Emiliano Sala s’était envolé vers la Grande-Bretagne et la Premier League. Au bout d’un très bon premier tour de Ligue 1 française à la pointe de l’attaque du FC Nantes (21 matchs, 13 buts), l’Argentin de 28 ans avait signé un contrat avec l’équipe de Cardiff City, actuellement 18e du plus prestigieux championnat du monde. Mais l’avion privé affrété pour lui permettre de rejoindre la capitale du Pays de Galles n’est jamais arrivé à destination.

Un peu plus de deux ans après le crash de l’avion qui transportait toute l’équipe brésilienne de Chapecoense en novembre 2016 (67 morts) et trois mois après l’accident d’hélicoptère qui a coûté la vie notamment au président de Leicester City, Vichai Srivaddhanaprabha, le football est touché par une nouvelle tragédie aérienne.

En novembre 2016: Chapecoense, le tragique crash de la comète

L’avion, un Piper Malibu à bord duquel avaient pris place deux personnes, dont Emiliano Sala, devait arriver un peu avant 21h. Le contrôle aérien a perdu son contact une heure avant cela. Une opération de secours comprenant hélicoptères et bateaux a rapidement été mise en place par la police de Guernesey ainsi que par les garde-côtes anglais, sans parvenir à localiser l’appareil. Interrompues pendant la nuit, les recherches ont repris mardi matin et se sont poursuivies toute la journée sans davantage de succès.

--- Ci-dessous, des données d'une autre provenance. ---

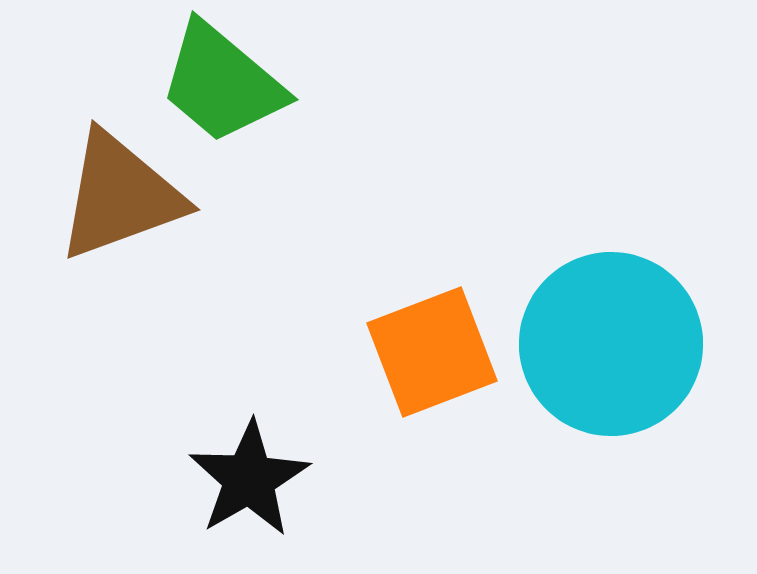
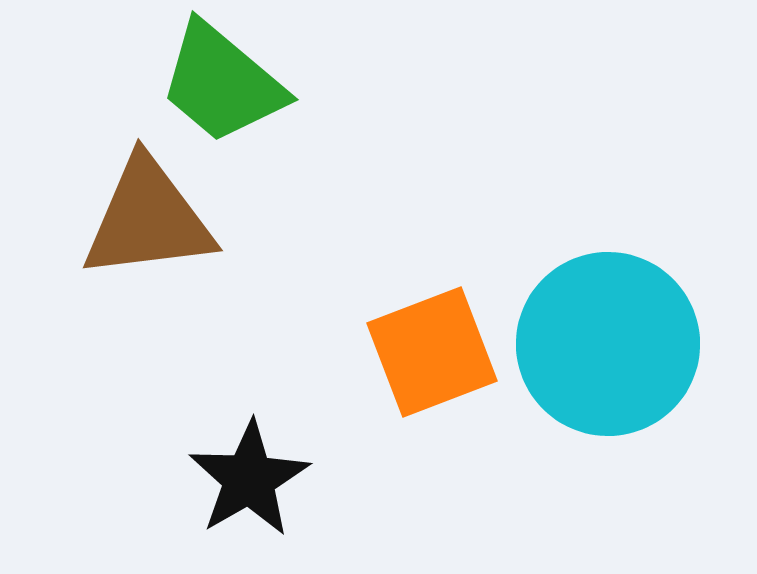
brown triangle: moved 28 px right, 23 px down; rotated 13 degrees clockwise
cyan circle: moved 3 px left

«Malheureusement, nous craignons le pire», déclarait dans l’après-midi John Fitzgerald, directeur général de l’agence de secours maritimes Channel Islands Airsearch. Pendant ce temps, les messages d’inquiétude, de désarroi et les hommages déferlaient sur les réseaux sociaux. A Nantes, les supporters ont rapidement lancé un appel à un rassemblement le soir même, tandis que le match de Coupe de France de l’ancienne équipe d’Emiliano Sala, prévu ce mercredi contre l’Entente Sannois Saint-Gratien, a été reporté à dimanche.

Cinquième meilleur buteur de Ligue 1

Selon plusieurs médias français, Emiliano Sala venait de récupérer ses dernières affaires et de faire ses adieux à ses anciens coéquipiers lorsqu’il a rejoint l’aéroport de Nantes-Atlantique. Arrivé chez les Canaris en 2015, il avait réalisé le meilleur premier tour de sa carrière et pointait au cinquième rang du classement des meilleurs buteurs de Ligue 1, seulement précédé par le trio infernal du PSG Mbappé-Neymar-Cavani et par le Lillois Pépé. De quoi susciter en lui l’envie de prendre un nouveau départ.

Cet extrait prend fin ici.